Define “solvency concerns” to mean any plan with a solvency funded ratio below 85%, and continue to require a plan which has solvency concerns to file valuations at least annually — this change will be a relief to most sponsors, given that the current approach is complicated (80% is the threshold for some plans, 90% for others, with a sliding scale for plans in a certain size range). For plans with over $50 million of solvency liabilities, the threshold will decrease from 90% to 85%.

Defer amortization of experience losses or new solvency deficits by up to one year from the valuation date — this change will bring single employer plans in line with Jointly Sponsored Pension Plans (JSPPs), for which this rule already exists. This will be a welcome change for plan sponsors who can otherwise be faced with significant “retroactive contributions” owing following the filing of their updated actuarial valuations. The change will allow companies to better budget for their upcoming pension contributions, rather than scrambling to make a significant special payment immediately.

Permit employers to pledge a letter of credit instead of making certain contributions — employers will have the ability to use a letter of credit as an asset in the plan, reducing the immediate cash flow requirements for the employer.

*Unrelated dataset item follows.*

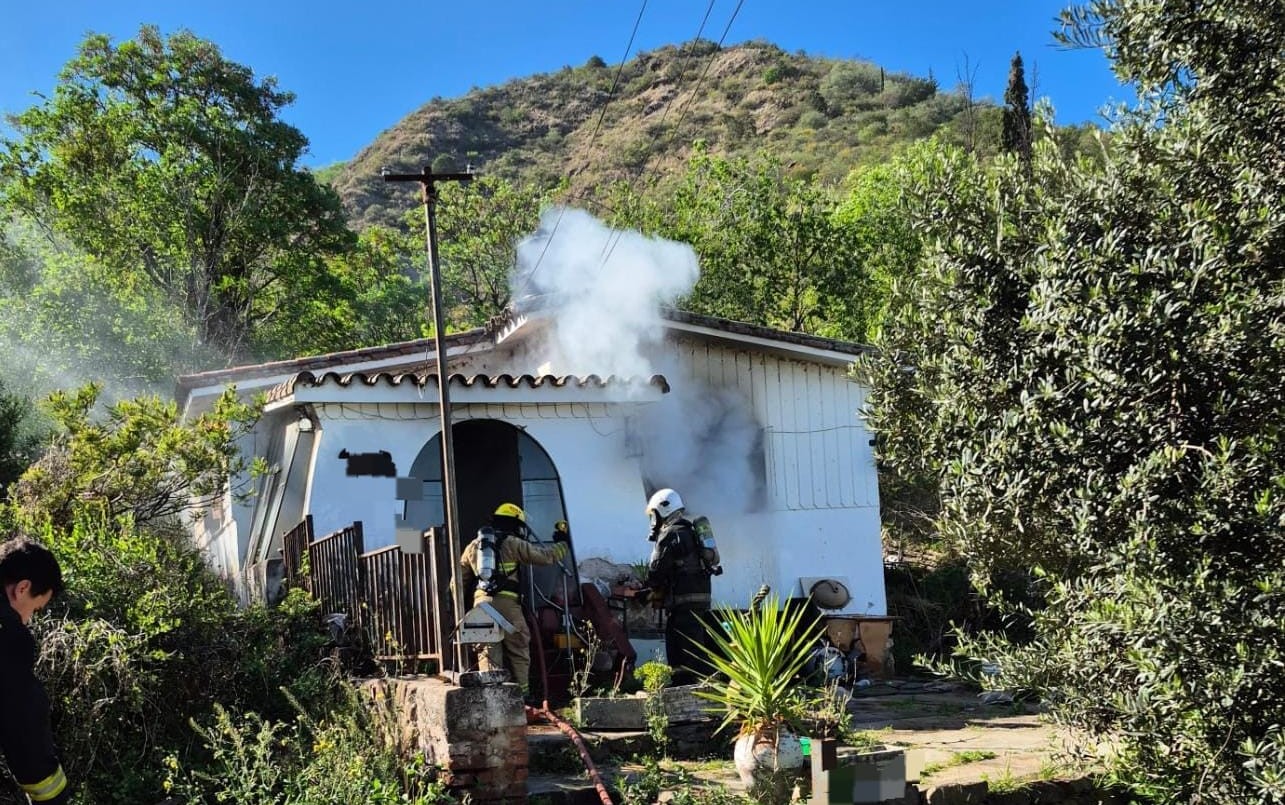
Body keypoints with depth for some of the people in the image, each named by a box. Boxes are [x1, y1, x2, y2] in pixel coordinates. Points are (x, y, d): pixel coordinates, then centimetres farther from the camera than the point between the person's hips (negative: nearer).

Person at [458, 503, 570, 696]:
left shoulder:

This creates a potential mechanism for reducing the likelihood of surplus development. If a plan with a letter of credit otherwise develops a surplus, presumably the letter of credit can be eliminated or reduced, without any surplus ownership complexities.

Accelerate the funding of benefit improvements — To reduce the adverse effect that plan improvements can have on a plan’s funded position, any amendment which serves to reduce the going concern’s funded ratio or transfer ratio below 85% will require an immediate lump sum contribution to restore the transfer ratio to the level immediately prior to the amendment. The balance of the cost of the amendment must be funded over no more than five years. This means that a plan which is 70% funded will need to fund 70% of any improvement immediately upon amendment. This would particularly affect collective bargaining in cases where the company cannot afford to immediately fund a sizable portion of a negotiated pension improvement.

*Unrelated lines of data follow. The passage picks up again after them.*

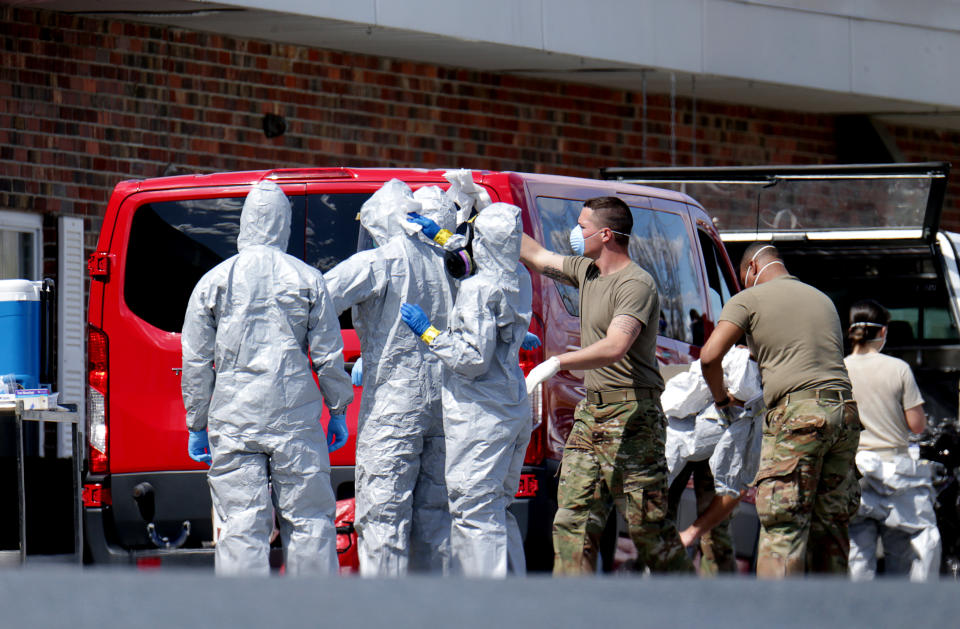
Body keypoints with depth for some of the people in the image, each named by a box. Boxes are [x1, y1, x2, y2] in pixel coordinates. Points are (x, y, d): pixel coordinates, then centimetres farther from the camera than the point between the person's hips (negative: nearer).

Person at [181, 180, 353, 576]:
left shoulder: (214, 282, 3)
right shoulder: (307, 280, 2)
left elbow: (196, 361, 5)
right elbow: (329, 355, 5)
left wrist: (196, 424, 12)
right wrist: (338, 410, 16)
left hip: (233, 417, 0)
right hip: (295, 415, 0)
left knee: (241, 524, -1)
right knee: (309, 519, 5)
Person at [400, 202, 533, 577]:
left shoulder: (479, 289, -17)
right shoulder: (520, 281, 7)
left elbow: (475, 357, -19)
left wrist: (428, 333, -10)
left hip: (480, 416, -9)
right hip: (516, 410, 9)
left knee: (474, 512, -5)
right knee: (497, 511, 17)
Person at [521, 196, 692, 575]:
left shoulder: (636, 284, -15)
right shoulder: (585, 271, 14)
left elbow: (615, 347, -27)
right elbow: (535, 256, 28)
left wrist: (557, 363, -32)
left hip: (632, 417, -9)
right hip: (590, 412, 9)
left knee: (647, 523, -6)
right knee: (573, 518, 1)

Surplus and Contribution Holidays
The government’s proposed changes will only permit plan sponsors to take a contribution holiday if, by taking the holiday, the plan’s transfer ratio will not be reduced below 105%.

It will be necessary to see the proposed regulation to understand how a plan sponsor will demonstrate compliance with this requirement. For example, it appears acceptable for a plan which has a transfer ratio of 110% in the latest actuarial report to take a contribution holiday of up to 5% of the windup liability. However, in the year of the contribution holiday, the plan could suffer adverse experience (asset decline and/or changes in market interest rates) after taking the contribution holiday causing a degradation of the transfer ratio below 105% (or even below 100%).

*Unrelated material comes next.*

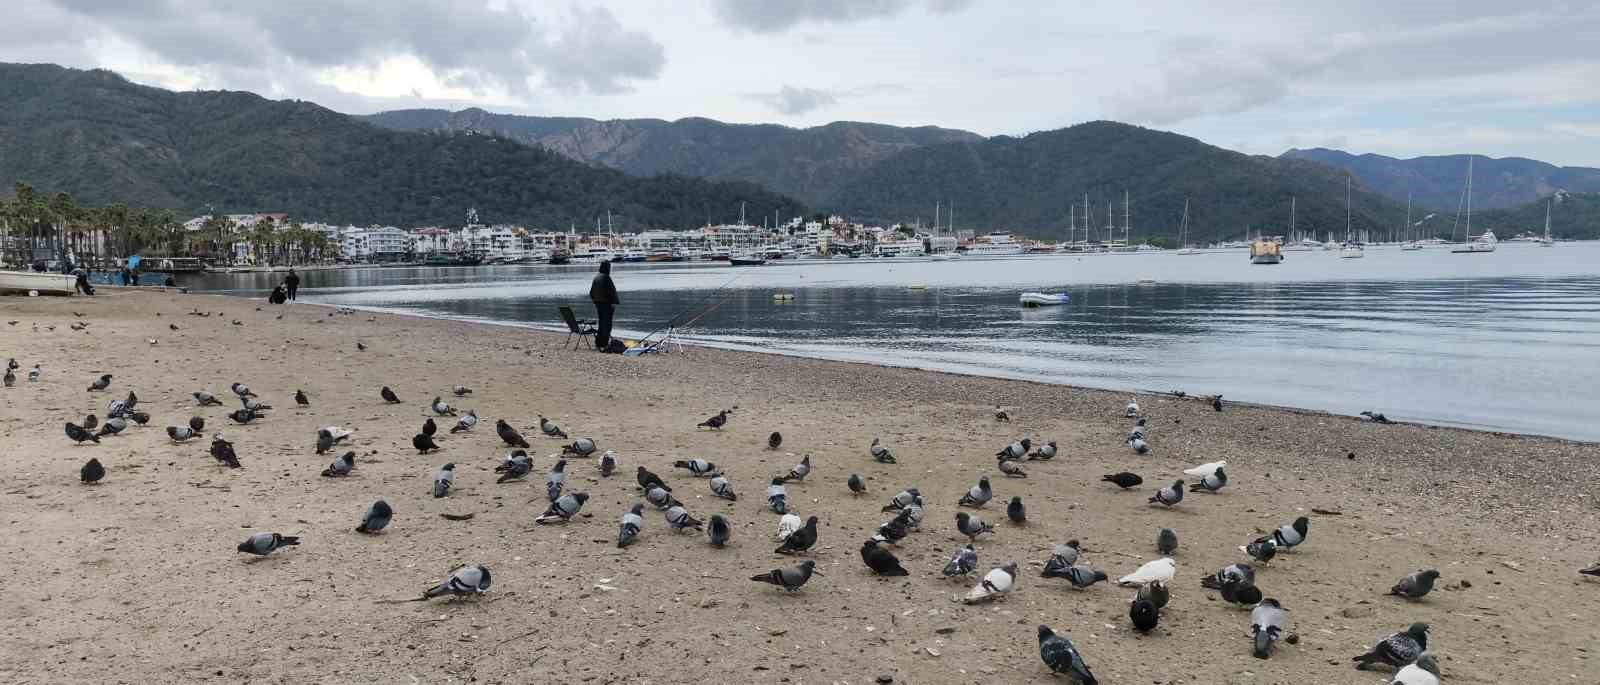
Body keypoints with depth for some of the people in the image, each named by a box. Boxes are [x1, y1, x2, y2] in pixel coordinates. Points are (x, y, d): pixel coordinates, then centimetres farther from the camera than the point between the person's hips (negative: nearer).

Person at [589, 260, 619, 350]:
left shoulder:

One would hope that the final regulations will be written to clarify the responsibilities of the employer around monitoring the funded status of the plan between actuarial valuations.

For plans that take a contribution holiday under the proposed regulations, the plan sponsor will be required to disclose certain information to all eligible beneficiaries of the plan. This may not affect many plans in the current economic climate but it creates another disclosure requirement for plans with a surplus.

The surplus entitlement rules and surplus sharing processes are being updated to reduce some of the complex and costly processes, including litigation, which often arise following plan wind-up or during the development of a surplus-sharing agreement. In particular, plan sponsors will be able to withdraw surplus from an ongoing plan with the consent of 2/3 of members, as long as the remaining surplus exceeds the greater of 25% of windup liabilities or two years of normal actuarial cost plus 5% of windup liabilities.